In the final step, the preprocessed dataset is downloaded and is used to train the model.
You should be able to get a local mutable copy using
Dataset.get_mutable_local_copy and then creating a new dataset.
But personally I prefer this workflow:
dataset = Dataset.get(dataset_project=CLEARML_PROJECT, dataset_name=CLEARML_DATASET_NAME, auto_create=True, writable_copy=True) dataset.add_files(path=save_path, dataset_path=save_path) dataset.finalize(auto_upload=True)
writable_copy argument gets a dataset and creates a child of it (a new dataset with your selected one as parent). In this way you can just add some files and upload the whole thing. It will now contain everything your previous dataset did + the files you added AND keep track of the previous dataset. In this way clearml knows not to upload the data that was already there, it will only upload your newly added files.
auto_create will create a dataset is none exist yet
auto_upload=True is basically the same as first uploading and then finalizing
These 3 lines use functionality that's only just available, so make sure to have the latest clearml version :)
Sorry for the late response. Agreed, that can work, although I would prefer a way to access the data by M number of batches added instead of a certain range, since these cases aren't interchangeable. Also a simple thing that can be done is that you can create an empty Dataset in the start, and then make it the parent of every dataset you add.
That makes sense! Maybe something like dataset querying as is used in the clearml hyperdatasets might be useful here? Basically you'd query your dataset to only include sample you want and have the query itself be a hyperparameter in your experiment?
Cool! 😄 Yeah, that makes sense.
So (just brainstorming here) imagine you have your dataset with all samples inside. Every time N new samples arrive they're just added to the larger dataset in an incremental way (with the 3 lines I sent earlier).
So imagine if we could query/filter that large dataset to only include a certain datetime range. That range filter is then stored as hyperparameter too, so in that case, you could easily rerun the same training task multiple times, on different amounts of data, by just changing the daterange parameter in the interface. It could help to find out the best interval to take maybe?

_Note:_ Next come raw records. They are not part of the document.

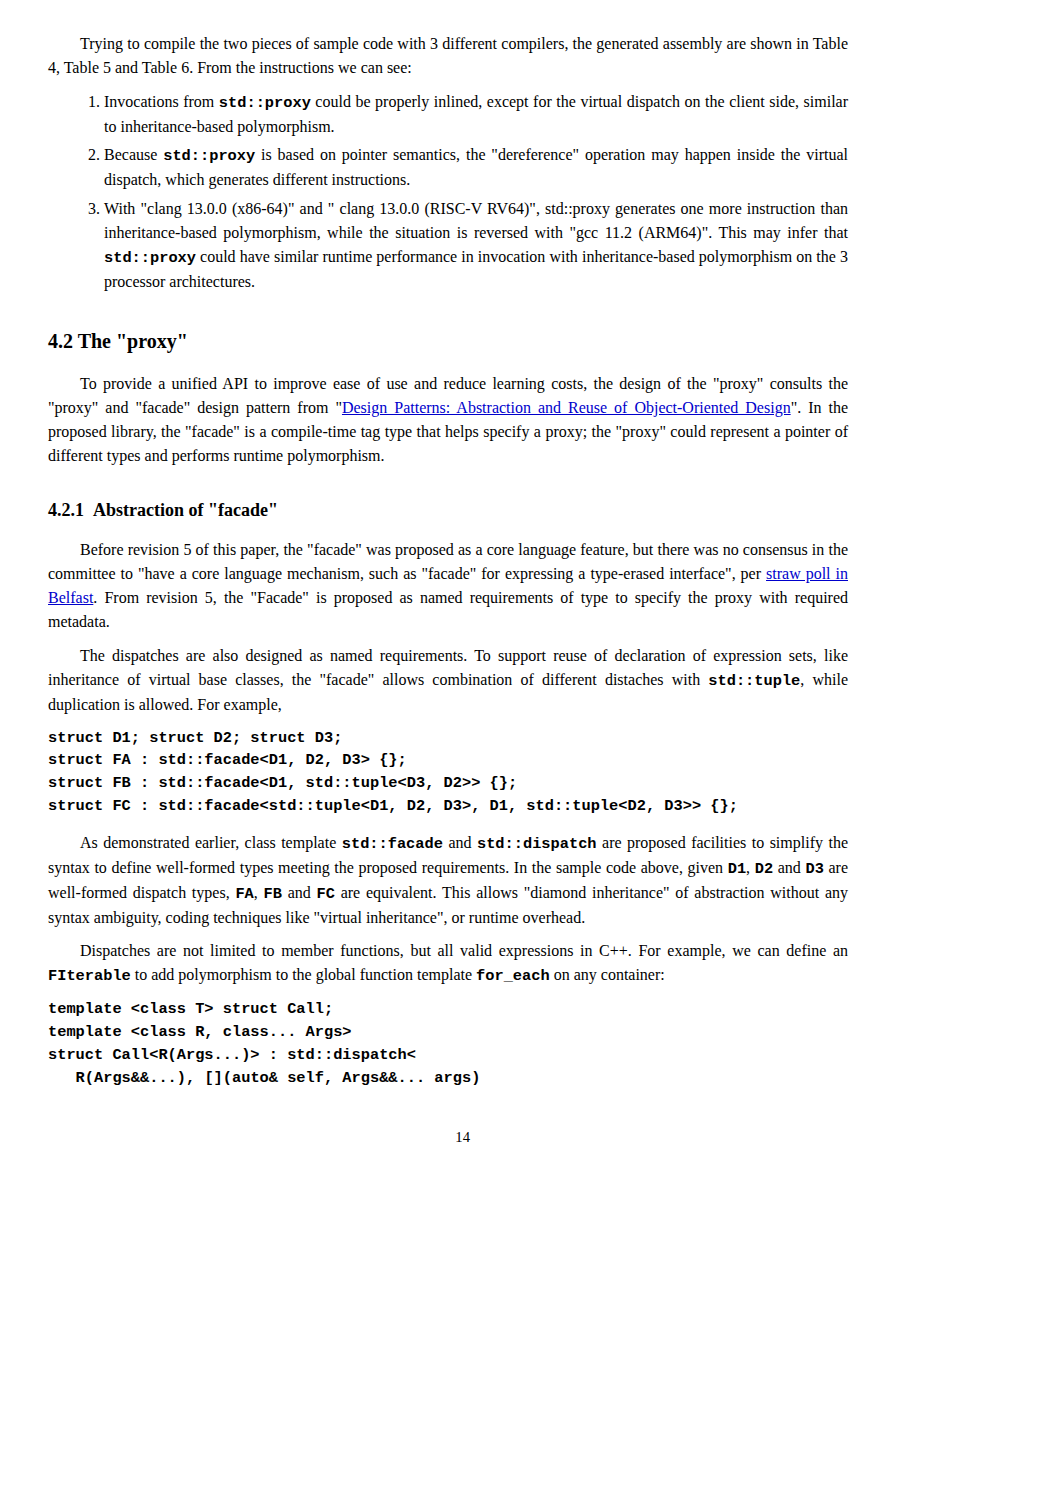Trying to compile the two pieces of sample code with 3 different compilers, the generated assembly are shown in Table 4, Table 5 and Table 6. From the instructions we can see:
Invocations from std::proxy could be properly inlined, except for the virtual dispatch on the client side, similar to inheritance-based polymorphism.
Because std::proxy is based on pointer semantics, the "dereference" operation may happen inside the virtual dispatch, which generates different instructions.
With "clang 13.0.0 (x86-64)" and " clang 13.0.0 (RISC-V RV64)", std::proxy generates one more instruction than inheritance-based polymorphism, while the situation is reversed with "gcc 11.2 (ARM64)". This may infer that std::proxy could have similar runtime performance in invocation with inheritance-based polymorphism on the 3 processor architectures.
4.2 The "proxy"
To provide a unified API to improve ease of use and reduce learning costs, the design of the "proxy" consults the "proxy" and "facade" design pattern from "Design Patterns: Abstraction and Reuse of Object-Oriented Design". In the proposed library, the "facade" is a compile-time tag type that helps specify a proxy; the "proxy" could represent a pointer of different types and performs runtime polymorphism.
4.2.1 Abstraction of "facade"
Before revision 5 of this paper, the "facade" was proposed as a core language feature, but there was no consensus in the committee to "have a core language mechanism, such as "facade" for expressing a type-erased interface", per straw poll in Belfast. From revision 5, the "Facade" is proposed as named requirements of type to specify the proxy with required metadata.
The dispatches are also designed as named requirements. To support reuse of declaration of expression sets, like inheritance of virtual base classes, the "facade" allows combination of different distaches with std::tuple, while duplication is allowed. For example,
struct D1; struct D2; struct D3;
struct FA : std::facade<D1, D2, D3> {};
struct FB : std::facade<D1, std::tuple<D3, D2>> {};
struct FC : std::facade<std::tuple<D1, D2, D3>, D1, std::tuple<D2, D3>> {};
As demonstrated earlier, class template std::facade and std::dispatch are proposed facilities to simplify the syntax to define well-formed types meeting the proposed requirements. In the sample code above, given D1, D2 and D3 are well-formed dispatch types, FA, FB and FC are equivalent. This allows "diamond inheritance" of abstraction without any syntax ambiguity, coding techniques like "virtual inheritance", or runtime overhead.
Dispatches are not limited to member functions, but all valid expressions in C++. For example, we can define an FIterable to add polymorphism to the global function template for_each on any container:
template <class T> struct Call;
template <class R, class... Args>
struct Call<R(Args...)> : std::dispatch<
   R(Args&&...), [](auto& self, Args&&... args)
14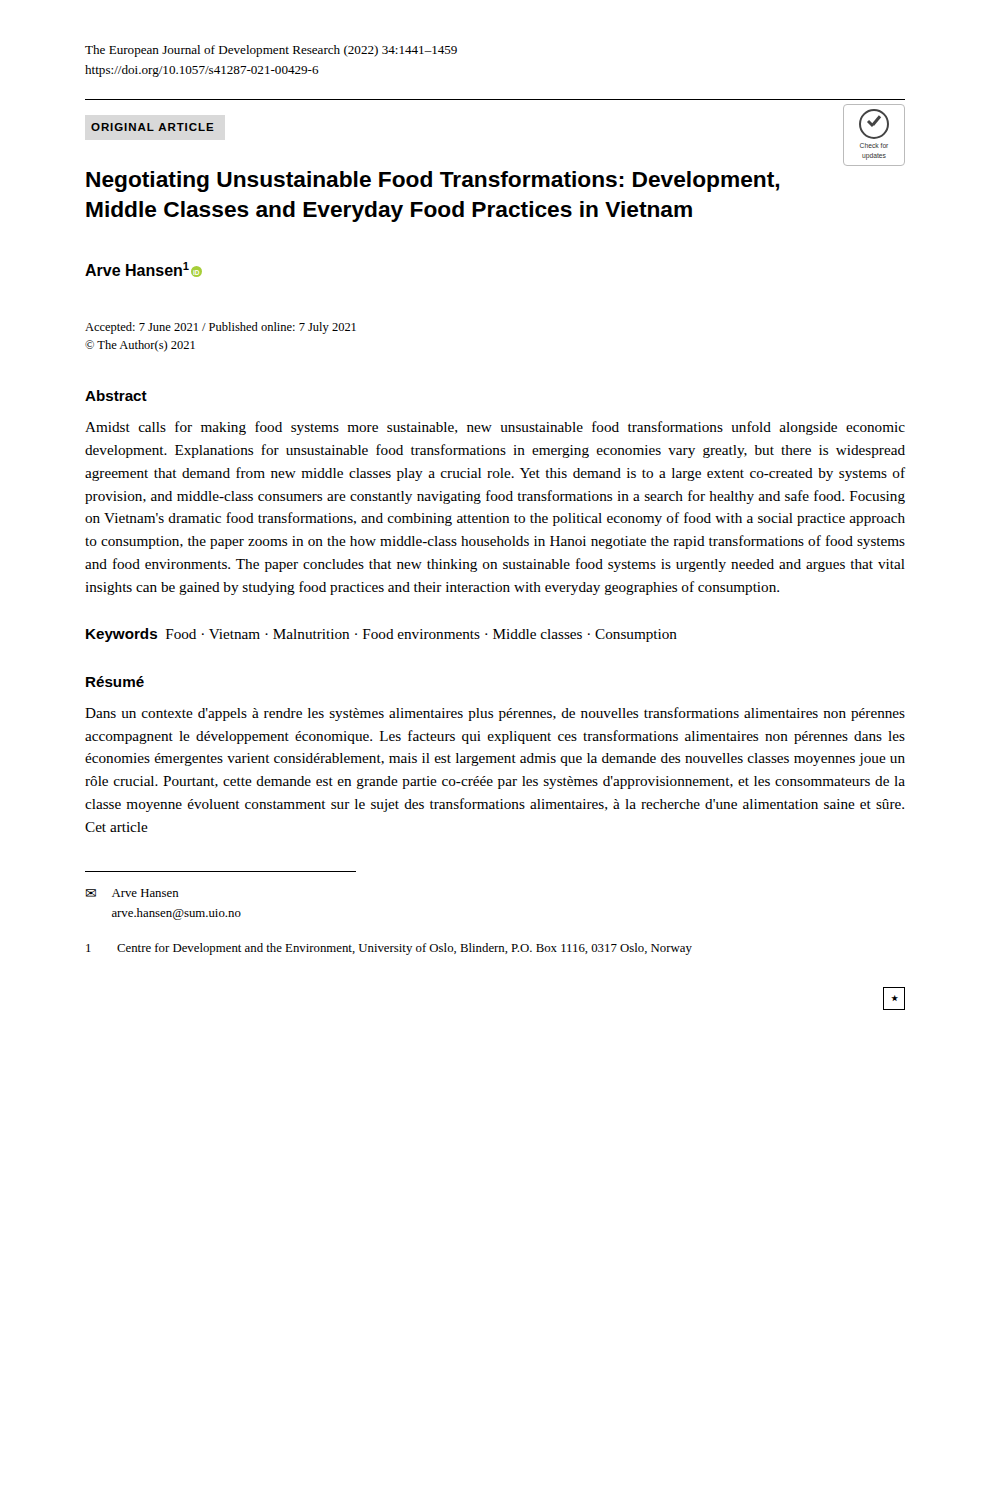The European Journal of Development Research (2022) 34:1441–1459
https://doi.org/10.1057/s41287-021-00429-6
ORIGINAL ARTICLE
Check for
updates
Negotiating Unsustainable Food Transformations: Development, Middle Classes and Everyday Food Practices in Vietnam
Arve Hansen1
Accepted: 7 June 2021 / Published online: 7 July 2021
© The Author(s) 2021
Abstract
Amidst calls for making food systems more sustainable, new unsustainable food transformations unfold alongside economic development. Explanations for unsustainable food transformations in emerging economies vary greatly, but there is widespread agreement that demand from new middle classes play a crucial role. Yet this demand is to a large extent co-created by systems of provision, and middle-class consumers are constantly navigating food transformations in a search for healthy and safe food. Focusing on Vietnam's dramatic food transformations, and combining attention to the political economy of food with a social practice approach to consumption, the paper zooms in on the how middle-class households in Hanoi negotiate the rapid transformations of food systems and food environments. The paper concludes that new thinking on sustainable food systems is urgently needed and argues that vital insights can be gained by studying food practices and their interaction with everyday geographies of consumption.
Keywords Food · Vietnam · Malnutrition · Food environments · Middle classes · Consumption
Résumé
Dans un contexte d'appels à rendre les systèmes alimentaires plus pérennes, de nouvelles transformations alimentaires non pérennes accompagnent le développement économique. Les facteurs qui expliquent ces transformations alimentaires non pérennes dans les économies émergentes varient considérablement, mais il est largement admis que la demande des nouvelles classes moyennes joue un rôle crucial. Pourtant, cette demande est en grande partie co-créée par les systèmes d'approvisionnement, et les consommateurs de la classe moyenne évoluent constamment sur le sujet des transformations alimentaires, à la recherche d'une alimentation saine et sûre. Cet article
✉
Arve Hansen
arve.hansen@sum.uio.no
1
Centre for Development and the Environment, University of Oslo, Blindern, P.O. Box 1116, 0317 Oslo, Norway
⋆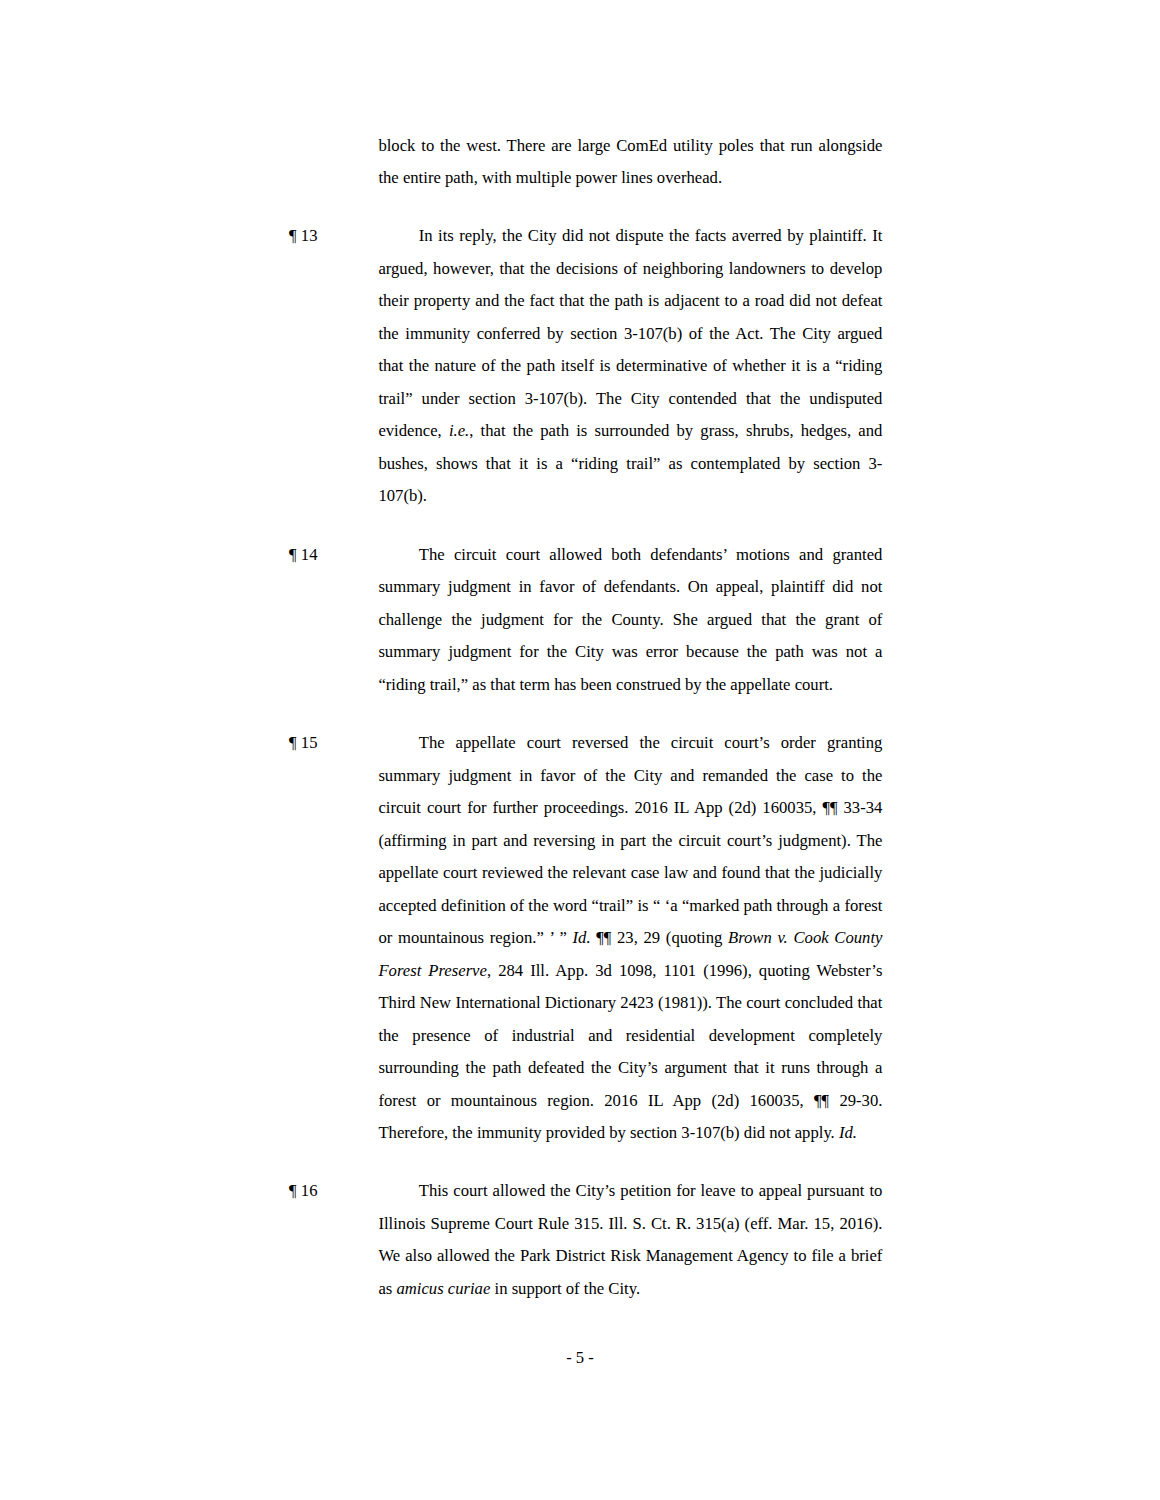block to the west. There are large ComEd utility poles that run alongside the entire path, with multiple power lines overhead.
¶ 13
In its reply, the City did not dispute the facts averred by plaintiff. It argued, however, that the decisions of neighboring landowners to develop their property and the fact that the path is adjacent to a road did not defeat the immunity conferred by section 3-107(b) of the Act. The City argued that the nature of the path itself is determinative of whether it is a “riding trail” under section 3-107(b). The City contended that the undisputed evidence, i.e., that the path is surrounded by grass, shrubs, hedges, and bushes, shows that it is a “riding trail” as contemplated by section 3-107(b).
¶ 14
The circuit court allowed both defendants’ motions and granted summary judgment in favor of defendants. On appeal, plaintiff did not challenge the judgment for the County. She argued that the grant of summary judgment for the City was error because the path was not a “riding trail,” as that term has been construed by the appellate court.
¶ 15
The appellate court reversed the circuit court’s order granting summary judgment in favor of the City and remanded the case to the circuit court for further proceedings. 2016 IL App (2d) 160035, ¶¶ 33-34 (affirming in part and reversing in part the circuit court’s judgment). The appellate court reviewed the relevant case law and found that the judicially accepted definition of the word “trail” is “ ‘a “marked path through a forest or mountainous region.” ’ ” Id. ¶¶ 23, 29 (quoting Brown v. Cook County Forest Preserve, 284 Ill. App. 3d 1098, 1101 (1996), quoting Webster’s Third New International Dictionary 2423 (1981)). The court concluded that the presence of industrial and residential development completely surrounding the path defeated the City’s argument that it runs through a forest or mountainous region. 2016 IL App (2d) 160035, ¶¶ 29-30. Therefore, the immunity provided by section 3-107(b) did not apply. Id.
¶ 16
This court allowed the City’s petition for leave to appeal pursuant to Illinois Supreme Court Rule 315. Ill. S. Ct. R. 315(a) (eff. Mar. 15, 2016). We also allowed the Park District Risk Management Agency to file a brief as amicus curiae in support of the City.
- 5 -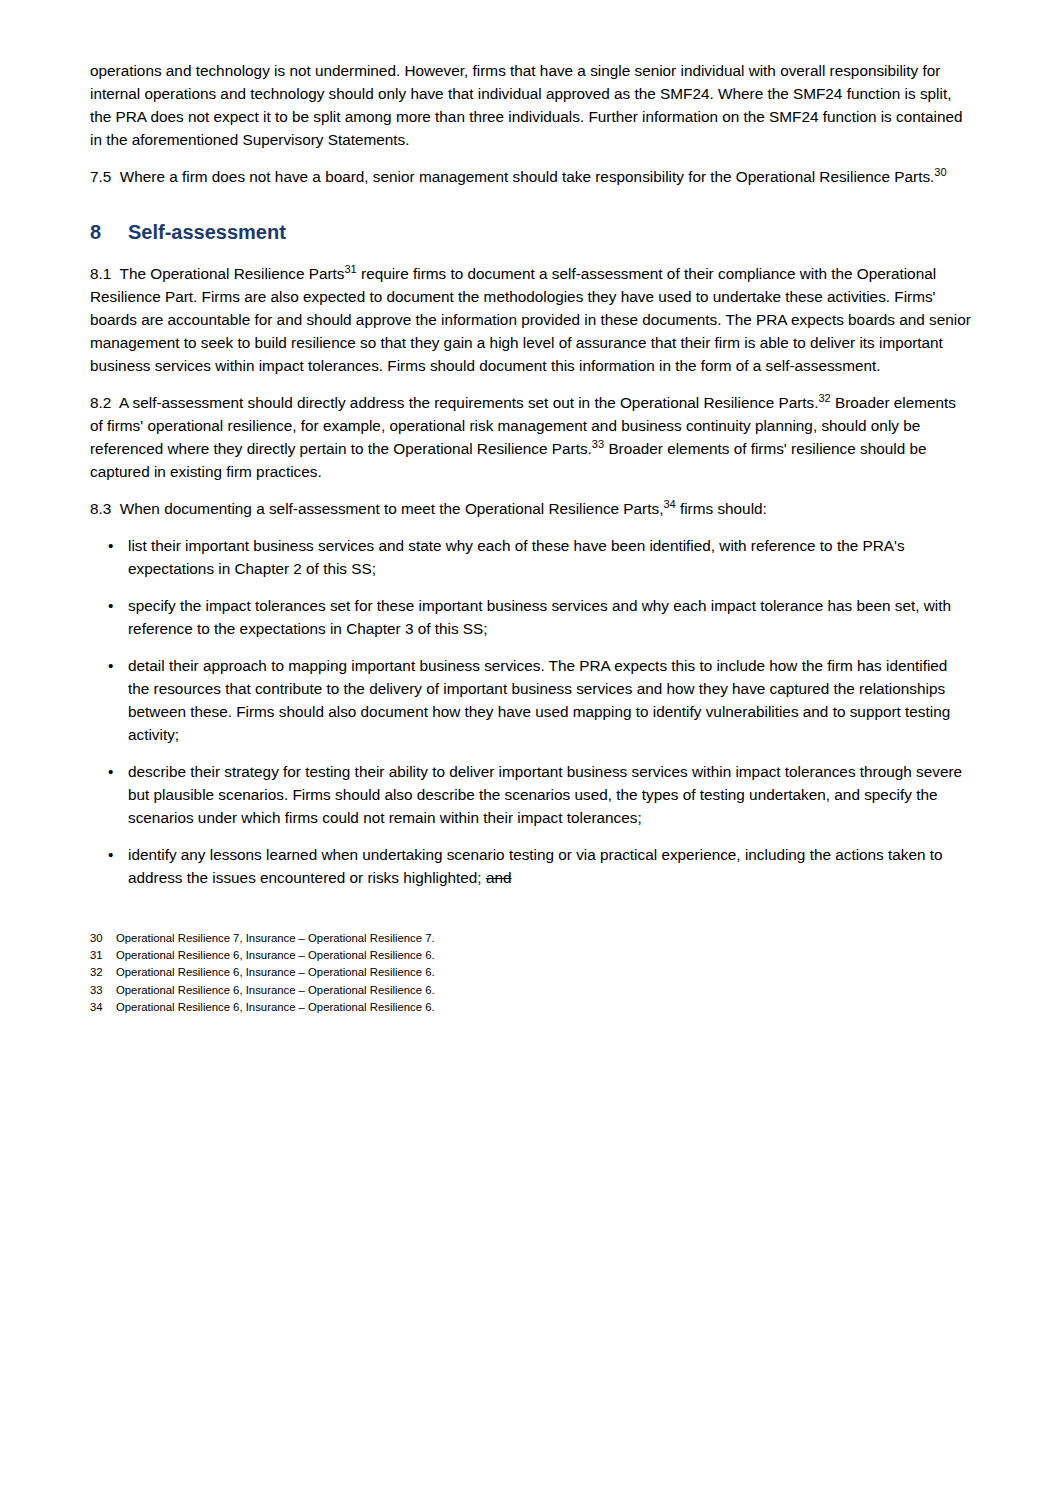operations and technology is not undermined. However, firms that have a single senior individual with overall responsibility for internal operations and technology should only have that individual approved as the SMF24. Where the SMF24 function is split, the PRA does not expect it to be split among more than three individuals. Further information on the SMF24 function is contained in the aforementioned Supervisory Statements.
7.5 Where a firm does not have a board, senior management should take responsibility for the Operational Resilience Parts.30
8 Self-assessment
8.1 The Operational Resilience Parts31 require firms to document a self-assessment of their compliance with the Operational Resilience Part. Firms are also expected to document the methodologies they have used to undertake these activities. Firms' boards are accountable for and should approve the information provided in these documents. The PRA expects boards and senior management to seek to build resilience so that they gain a high level of assurance that their firm is able to deliver its important business services within impact tolerances. Firms should document this information in the form of a self-assessment.
8.2 A self-assessment should directly address the requirements set out in the Operational Resilience Parts.32 Broader elements of firms' operational resilience, for example, operational risk management and business continuity planning, should only be referenced where they directly pertain to the Operational Resilience Parts.33 Broader elements of firms' resilience should be captured in existing firm practices.
8.3 When documenting a self-assessment to meet the Operational Resilience Parts,34 firms should:
list their important business services and state why each of these have been identified, with reference to the PRA's expectations in Chapter 2 of this SS;
specify the impact tolerances set for these important business services and why each impact tolerance has been set, with reference to the expectations in Chapter 3 of this SS;
detail their approach to mapping important business services. The PRA expects this to include how the firm has identified the resources that contribute to the delivery of important business services and how they have captured the relationships between these. Firms should also document how they have used mapping to identify vulnerabilities and to support testing activity;
describe their strategy for testing their ability to deliver important business services within impact tolerances through severe but plausible scenarios. Firms should also describe the scenarios used, the types of testing undertaken, and specify the scenarios under which firms could not remain within their impact tolerances;
identify any lessons learned when undertaking scenario testing or via practical experience, including the actions taken to address the issues encountered or risks highlighted; and
30 Operational Resilience 7, Insurance – Operational Resilience 7.
31 Operational Resilience 6, Insurance – Operational Resilience 6.
32 Operational Resilience 6, Insurance – Operational Resilience 6.
33 Operational Resilience 6, Insurance – Operational Resilience 6.
34 Operational Resilience 6, Insurance – Operational Resilience 6.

I'm just asking you if that would make sense, because I've been thinking about this functionality for my own usecases too 🙂 Would be cool to contribute it
Well I'm still researching how it'll work. I'm expecting it to not be very good and will make the model learning very stochastic in nature.
I plan to instead at the training stage, instead of just getting this model, use Dataset.squash, to get previous M datasets merged together.
This should introduce stability in the dataset.
Also this way, our model is trained on a batch of data multiple times but only for a few times before that batch is discarded. We keep the training data fresh for continuous training hopefully reducing data drift caused by time.
I already have the dataset id as a hyperparameter. I get said dataset. I'm only handling one dataset right now but merging multiple ones is a simple task as well.
Also I'm not very experienced and am unsure what proposed querying is and how and if it works in ClearML here.